Remembering The Scriptures

If you go into a department store and buy something such as a pack of sponges to use for doing dishes, almost always those sponges will be packaged in a thin layer of plastic. Now when you get home and start preparing to do the dishes what is the obvious thing that you need to do to that sponge? You could take that plastic wrapped sponge and hold it under the faucet but it will not absorb any of that water unless you take that plastic off of that sponge.

In a way it can be similar to our ears and how we hear things. People may be present in school or in college “listening” to a teacher speak, but unless that person opens their ears and lets the information go into their brain and memory it is just like running water over that plastic covered sponge.

How many times have you been with a friend but after a while you realize that they had been speaking the entire time, but because your mind had been somewhere else you didn’t retain one word they had said. You weren’t actually paying attention and those words never reached the place in your mind so that you remembered what had been said.

I must admit, this has happened to me probably more than I would like to admit. I might have been working or focusing on a project when someone started to talk to me, asking me to go do something, and then leave. I may have even nodded my head in agreement and said “ok” to them, but as soon as I finished what I had been working on, everything that I had heard in the conversation just a little while earlier will have already disappeared from my mind, as I sit trying to remember what exactly I was supposed to do. I wasn’t really paying close attention, was I? I wasn’t “giving earnest heed” to what I had heard.

Hebrews 2:1  “Therefore we ought to give the more earnest heed to the things which we have heard, lest at any time we should let them slip.”
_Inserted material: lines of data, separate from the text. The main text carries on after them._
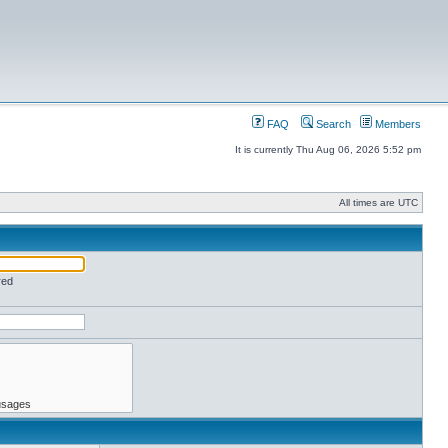
FAQ
Search
Members
It is currently Thu Aug 06, 2026 5:52 pm
All times are UTC
red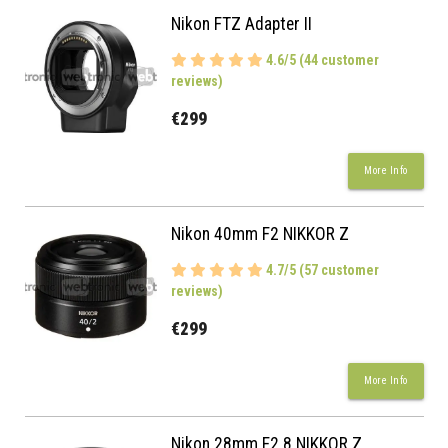
Nikon FTZ Adapter II
4.6/5 (44 customer
reviews)
€299
More Info
Nikon 40mm F2 NIKKOR Z
4.7/5 (57 customer
reviews)
€299
More Info
Nikon 28mm F2.8 NIKKOR Z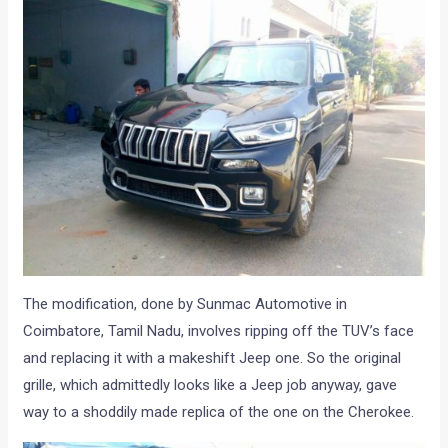
The modification, done by Sunmac Automotive in
Coimbatore, Tamil Nadu, involves ripping off the TUV’s face
and replacing it with a makeshift Jeep one. So the original
grille, which admittedly looks like a Jeep job anyway, gave
way to a shoddily made replica of the one on the Cherokee.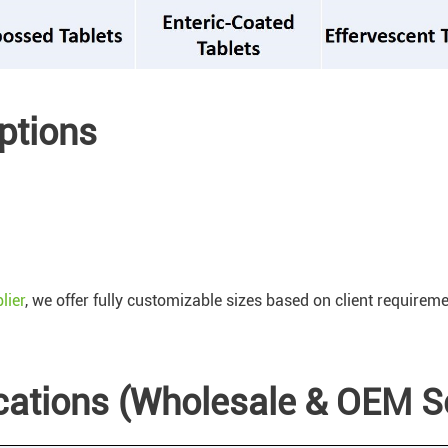
ptions
lier
, we offer fully customizable sizes based on client requirem
ications (Wholesale & OEM S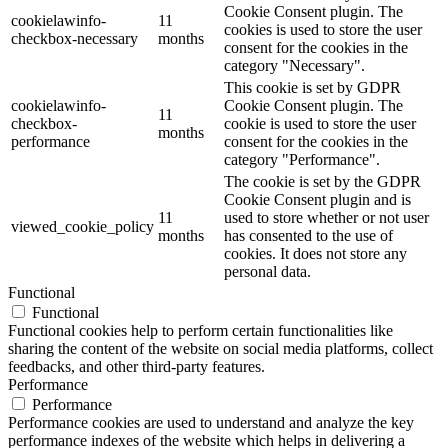
Cookie Consent plugin. The
cookielawinfo-
11
cookies is used to store the user
checkbox-necessary
months
consent for the cookies in the
category "Necessary".
This cookie is set by GDPR
cookielawinfo-
Cookie Consent plugin. The
11
checkbox-
cookie is used to store the user
months
performance
consent for the cookies in the
category "Performance".
The cookie is set by the GDPR
Cookie Consent plugin and is
11
used to store whether or not user
viewed_cookie_policy
months
has consented to the use of
cookies. It does not store any
personal data.
Functional
Functional
Functional cookies help to perform certain functionalities like
sharing the content of the website on social media platforms, collect
feedbacks, and other third-party features.
Performance
Performance
Performance cookies are used to understand and analyze the key
performance indexes of the website which helps in delivering a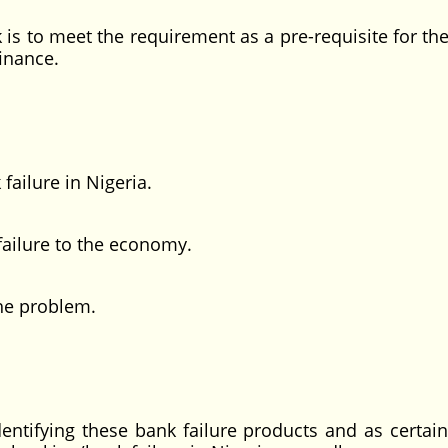
o meet the requirement as a pre-requisite for th
inance.
ailure in Nigeria.
failure to the economy.
the problem.
ing these bank failure products and as certain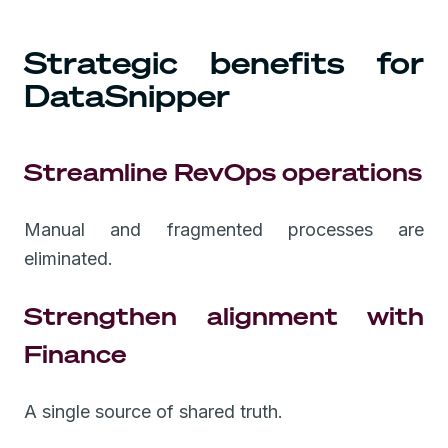
Strategic benefits for
DataSnipper
Streamline RevOps operations
Manual and fragmented processes are
eliminated.
Strengthen alignment with
Finance
A single source of shared truth.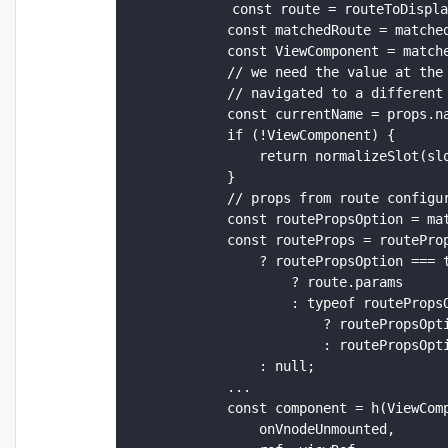
            const route = routeToDispla
            const matchedRoute = matched
            const ViewComponent = matche
            // we need the value at the 
            // navigated to a different 
            const currentName = props.na
            if (!ViewComponent) {

                return normalizeSlot(slo
            }

            // props from route configur
            const routePropsOption = mat
            const routeProps = routeProp
                ? routePropsOption === t
                    ? route.params

                    : typeof routePropsO
                        ? routePropsOpti
                        : routePropsOpti
                : null;

            ...

            const component = h(ViewComp
                onVnodeUnmounted,
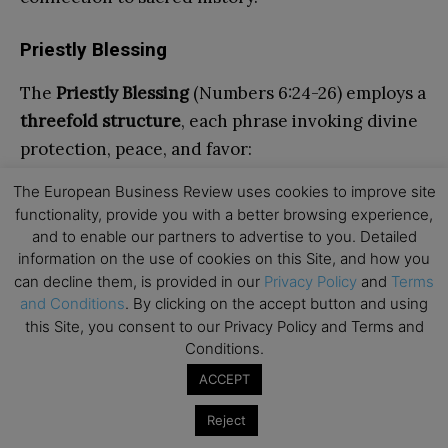
Priestly Blessing
The
Priestly Blessing
(Numbers 6:24-26) employs a
threefold structure
, each phrase invoking divine
protection, peace, and favor:
The European Business Review uses cookies to improve site
“The Lord bless you and protect you;
functionality, provide you with a better browsing experience,
and to enable our partners to advertise to you. Detailed
The Lord deal kindly and graciously with you;
information on the use of cookies on this Site, and how you
The Lord bestow His favor upon you and grant
can decline them, is provided in our
Privacy Policy
and
Terms
and Conditions
. By clicking on the accept button and using
you peace.”
this Site, you consent to our Privacy Policy and Terms and
Conditions.
This triadic formula encapsulates the core
ACCEPT
aspirations of Jewish communal life: safety,
benevolence, and tranquility.
Reject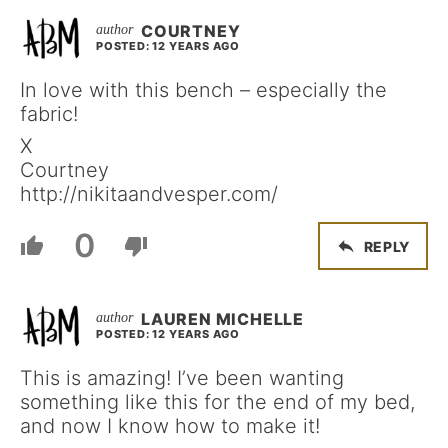
COURTNEY
POSTED: 12 YEARS AGO
In love with this bench – especially the
fabric!
X
Courtney
http://nikitaandvesper.com/
0
REPLY
LAUREN MICHELLE
POSTED: 12 YEARS AGO
This is amazing! I’ve been wanting
something like this for the end of my bed,
and now I know how to make it!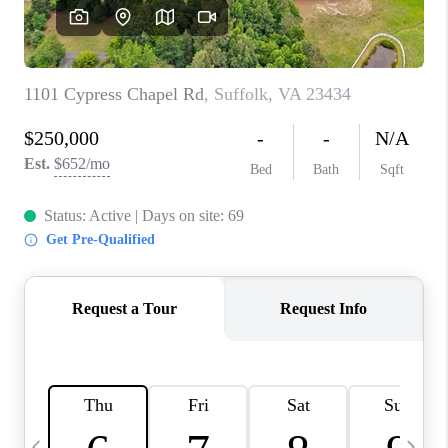
TOP AREAS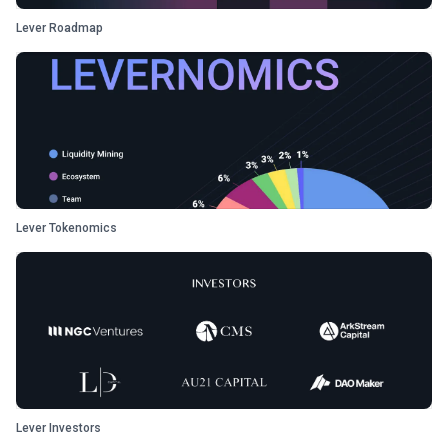
Lever Roadmap
Lever Tokenomics
Lever Investors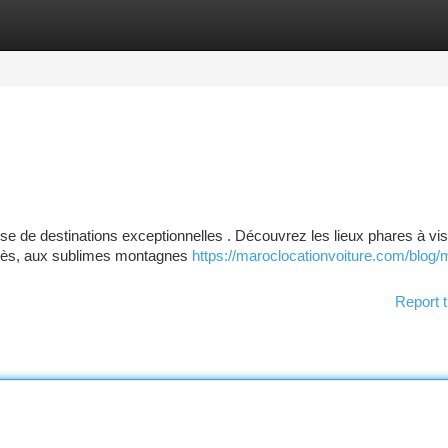
tegories
Register
Login
 de destinations exceptionnelles . Découvrez les lieux phares à visi
 Fès, aux sublimes montagnes
https://maroclocationvoiture.com/blog/
Report t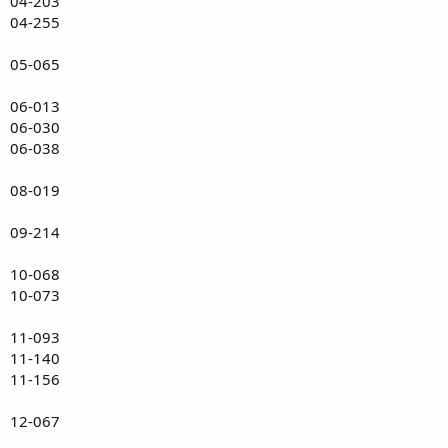
04-203
04-255
05-065
06-013
06-030
06-038
08-019
09-214
10-068
10-073
11-093
11-140
11-156
12-067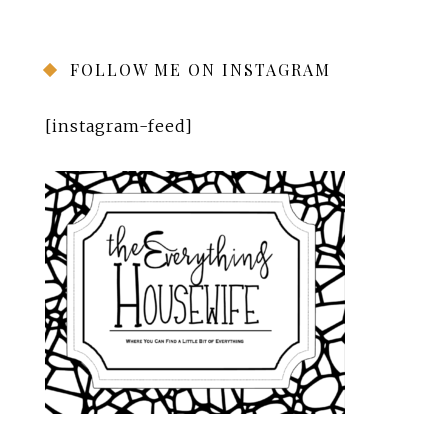
FOLLOW ME ON INSTAGRAM
[instagram-feed]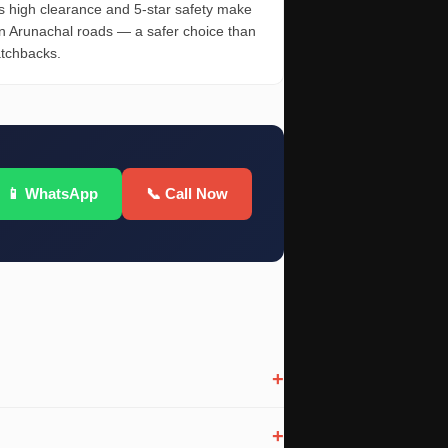
 high clearance and 5-star safety make
on Arunachal roads — a safer choice than
atchbacks.
📱 WhatsApp
📞 Call Now
+
+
To understand better what this verse means, I am going to define what two of these words mean. The word “earnest” means “to have serious purpose; intent, or fixed closely.” It also means to be diligent.

The second word is “heed,” which means “careful attention; notice; to observe, regard, or to mind.”

We ought to give the more earnest heed to the things which we have heard…. This means that we need to intently pay attention to the things that have been preached to us from the Holy Scripture. We need to observe and regard everything that we have been instructed to do with great intent.

One of the things that comes with getting older is sometimes that the memory can start to become “fuzzy” as more and more memories begin to fade away. We do not want this to happen with God’s Word. We do not want to begin losing our memory of what we have learned from Christ.

That is what the devil wants, however. He wants us to forget everything that we have learned from the Bible, and he will try to push other things in your mind so that you are not fully focused on storing the knowledge of God in your mind. The devil will try to distract you with the things of the world, trying to pull your attention away from Christ. We need to resist these distractions (James 4:7) and give our full, undivided attention to learning and the application of the Spirit to our lives. 

This is why daily reading and meditation of the Bible is such an important routine that we all need to have. When we repeatedly spend time reading our Bibles, we will be pushing those holy words deeper and deeper into our memories, and if you push them down deep enough, there will be no one who can erase them from your mind.

Keep the Word of God fresh in your mind. Read it daily, and remember the wisdom found in the Scriptures, and apply it to your life.